#### Your assignment
Each line of data below must be printed exactly as written, with any pictures removed.
Start of Supplied records
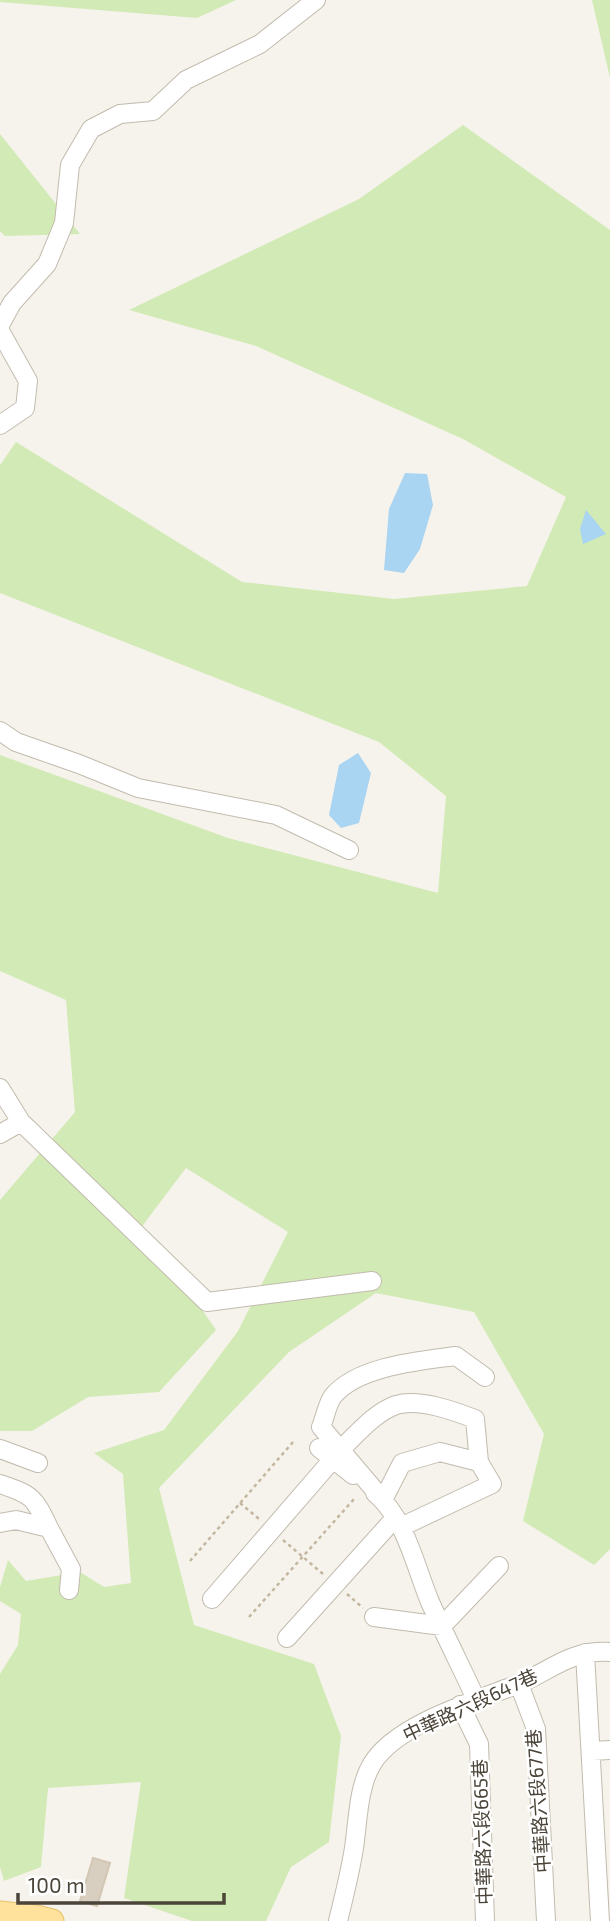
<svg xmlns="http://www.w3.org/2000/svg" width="610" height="1921" font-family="'Exo 2','Noto Sans TC',sans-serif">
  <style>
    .green { fill: #d2eab5 }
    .water { fill: #a9d4f2 }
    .building { fill: #d8cfc1; stroke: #d3c7b4; stroke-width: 2 }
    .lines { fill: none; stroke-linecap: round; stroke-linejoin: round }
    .minor-casing { stroke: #c2bbae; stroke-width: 20 }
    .major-casing { stroke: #e6c16a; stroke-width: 25 }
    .path { stroke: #c4b79f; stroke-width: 2.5; stroke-dasharray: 3.5 3.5; stroke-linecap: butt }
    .minor { stroke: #fff; stroke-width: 18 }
    .major { stroke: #ffe39c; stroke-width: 23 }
    .labels { text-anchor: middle; stroke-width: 5; stroke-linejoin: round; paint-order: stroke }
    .street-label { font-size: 19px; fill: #4b4439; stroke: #fff }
  </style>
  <rect width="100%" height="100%" fill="#f6f3ec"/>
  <!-- green -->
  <path class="green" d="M0,0H236L197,18L0,2Z
    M592,0H610V78Z
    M463,125L610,230V1549L594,1565L523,1521L544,1434L474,1312L376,1293L289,1352L159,1488L194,1625L314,1664L341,1736L329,1842L291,1867L266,1921H192L124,1898L141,1782L48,1788L41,1867L4,1881L0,1867V1674L18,1645L21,1614L0,1601V1587L8,1560L26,1581L80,1572L104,1587L131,1583L123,1474L94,1453L164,1430L238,1331L288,1232L186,1168L137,1233L175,1270L216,1330L159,1392L88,1397L32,1431H0V1200L75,1112L66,1000L0,971V755L228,838L438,893L446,796L379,742L0,593V465L16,442L242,582L394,599L527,586L566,497L463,439L256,346L129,310L359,199Z
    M0,134L80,234L5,236L0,231Z"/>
  <!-- water -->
  <path class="water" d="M405,473L427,474L433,505L420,549L404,573L384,570L389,509Z
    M586,510L606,534L583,544L580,529Z
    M358,753L371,773L359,823L341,828L329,815L339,765Z"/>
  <!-- building -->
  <path class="building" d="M93,1858L110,1863L97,1906L80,1901Z"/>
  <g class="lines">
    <!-- minor casing -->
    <g class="minor-casing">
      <path id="minor" d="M0,325L12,303L47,264L64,223L70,165L91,129L120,114L153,111L186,80L260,44L316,0
        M0,331L28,381L25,408L0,425
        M0,731L16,742L79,764L138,788L276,815L349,850
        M0,1088L21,1122L207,1302L372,1281
        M0,1134L21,1122
        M319,1448L353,1475
        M0,1449L38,1463
        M341,1449C357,1434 374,1413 396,1405C419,1398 454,1411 475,1419L479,1462L492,1484L401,1527
        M479,1462L440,1452L402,1463L383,1500L321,1427C325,1418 327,1404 333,1396C358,1366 419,1361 456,1356L485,1377
        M0,1484C33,1495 34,1497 49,1528L16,1520L0,1523
        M375,1493C406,1519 415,1566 430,1602C445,1635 461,1667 476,1699
        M49,1528L71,1569L69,1590
        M212,1599L333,1459
        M374,1617L442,1626L499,1566
        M287,1638L395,1518
        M585,1653L600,1921
        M519,1684L536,1729L546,1921
        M460,1705L479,1744L485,1921
        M592,1751L610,1750
        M338,1921C344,1897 350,1873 354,1848C358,1821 358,1787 372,1764C395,1725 474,1701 516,1685C552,1671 567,1650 610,1652"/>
    </g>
    <!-- major casing -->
    <g class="major-casing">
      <path id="major" d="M0,1913L36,1917L52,1921"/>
    </g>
    <!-- path -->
    <path class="path" d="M240,1503L259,1519
      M283,1540L323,1574
      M190,1561L293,1442
      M347,1594L363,1608
      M249,1617L355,1498"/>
    <!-- minor -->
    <use href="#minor" class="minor"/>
    <!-- major -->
    <use href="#major" class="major"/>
  </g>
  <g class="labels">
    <!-- street labels -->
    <g class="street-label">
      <text transform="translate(470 1705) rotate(-25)" y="7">中華路六段647巷</text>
      <text transform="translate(538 1801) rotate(-94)" y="7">中華路六段677巷</text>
      <text transform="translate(482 1832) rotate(-92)" y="7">中華路六段665巷</text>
    </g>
  </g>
  <!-- scale -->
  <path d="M18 1893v10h206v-10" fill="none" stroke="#4b4439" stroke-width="3.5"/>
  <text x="28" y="1893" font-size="21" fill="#4b4439" stroke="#ffffff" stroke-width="5" paint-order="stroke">100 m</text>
</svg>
End of Supplied records
#### Answer
<svg xmlns="http://www.w3.org/2000/svg" width="610" height="1921" font-family="'Exo 2','Noto Sans TC',sans-serif">
  <style>
    .green { fill: #d2eab5 }
    .water { fill: #a9d4f2 }
    .building { fill: #d8cfc1; stroke: #d3c7b4; stroke-width: 2 }
    .lines { fill: none; stroke-linecap: round; stroke-linejoin: round }
    .minor-casing { stroke: #c2bbae; stroke-width: 20 }
    .major-casing { stroke: #e6c16a; stroke-width: 25 }
    .path { stroke: #c4b79f; stroke-width: 2.5; stroke-dasharray: 3.5 3.5; stroke-linecap: butt }
    .minor { stroke: #fff; stroke-width: 18 }
    .major { stroke: #ffe39c; stroke-width: 23 }
    .labels { text-anchor: middle; stroke-width: 5; stroke-linejoin: round; paint-order: stroke }
    .street-label { font-size: 19px; fill: #4b4439; stroke: #fff }
  </style>
  <rect width="100%" height="100%" fill="#f6f3ec"/>
  <!-- green -->
  <path class="green" d="M0,0H236L197,18L0,2Z
    M592,0H610V78Z
    M463,125L610,230V1549L594,1565L523,1521L544,1434L474,1312L376,1293L289,1352L159,1488L194,1625L314,1664L341,1736L329,1842L291,1867L266,1921H192L124,1898L141,1782L48,1788L41,1867L4,1881L0,1867V1674L18,1645L21,1614L0,1601V1587L8,1560L26,1581L80,1572L104,1587L131,1583L123,1474L94,1453L164,1430L238,1331L288,1232L186,1168L137,1233L175,1270L216,1330L159,1392L88,1397L32,1431H0V1200L75,1112L66,1000L0,971V755L228,838L438,893L446,796L379,742L0,593V465L16,442L242,582L394,599L527,586L566,497L463,439L256,346L129,310L359,199Z
    M0,134L80,234L5,236L0,231Z"/>
  <!-- water -->
  <path class="water" d="M405,473L427,474L433,505L420,549L404,573L384,570L389,509Z
    M586,510L606,534L583,544L580,529Z
    M358,753L371,773L359,823L341,828L329,815L339,765Z"/>
  <!-- building -->
  <path class="building" d="M93,1858L110,1863L97,1906L80,1901Z"/>
  <g class="lines">
    <!-- minor casing -->
    <g class="minor-casing">
      <path id="minor" d="M0,325L12,303L47,264L64,223L70,165L91,129L120,114L153,111L186,80L260,44L316,0
        M0,331L28,381L25,408L0,425
        M0,731L16,742L79,764L138,788L276,815L349,850
        M0,1088L21,1122L207,1302L372,1281
        M0,1134L21,1122
        M319,1448L353,1475
        M0,1449L38,1463
        M341,1449C357,1434 374,1413 396,1405C419,1398 454,1411 475,1419L479,1462L492,1484L401,1527
        M479,1462L440,1452L402,1463L383,1500L321,1427C325,1418 327,1404 333,1396C358,1366 419,1361 456,1356L485,1377
        M0,1484C33,1495 34,1497 49,1528L16,1520L0,1523
        M375,1493C406,1519 415,1566 430,1602C445,1635 461,1667 476,1699
        M49,1528L71,1569L69,1590
        M212,1599L333,1459
        M374,1617L442,1626L499,1566
        M287,1638L395,1518
        M585,1653L600,1921
        M519,1684L536,1729L546,1921
        M460,1705L479,1744L485,1921
        M592,1751L610,1750
        M338,1921C344,1897 350,1873 354,1848C358,1821 358,1787 372,1764C395,1725 474,1701 516,1685C552,1671 567,1650 610,1652"/>
    </g>
    <!-- major casing -->
    <g class="major-casing">
      <path id="major" d="M0,1913L36,1917L52,1921"/>
    </g>
    <!-- path -->
    <path class="path" d="M240,1503L259,1519
      M283,1540L323,1574
      M190,1561L293,1442
      M347,1594L363,1608
      M249,1617L355,1498"/>
    <!-- minor -->
    <use href="#minor" class="minor"/>
    <!-- major -->
    <use href="#major" class="major"/>
  </g>
  <g class="labels">
    <!-- street labels -->
    <g class="street-label">
      <text transform="translate(470 1705) rotate(-25)" y="7">中華路六段647巷</text>
      <text transform="translate(538 1801) rotate(-94)" y="7">中華路六段677巷</text>
      <text transform="translate(482 1832) rotate(-92)" y="7">中華路六段665巷</text>
    </g>
  </g>
  <!-- scale -->
  <path d="M18 1893v10h206v-10" fill="none" stroke="#4b4439" stroke-width="3.5"/>
  <text x="28" y="1893" font-size="21" fill="#4b4439" stroke="#ffffff" stroke-width="5" paint-order="stroke">100 m</text>
</svg>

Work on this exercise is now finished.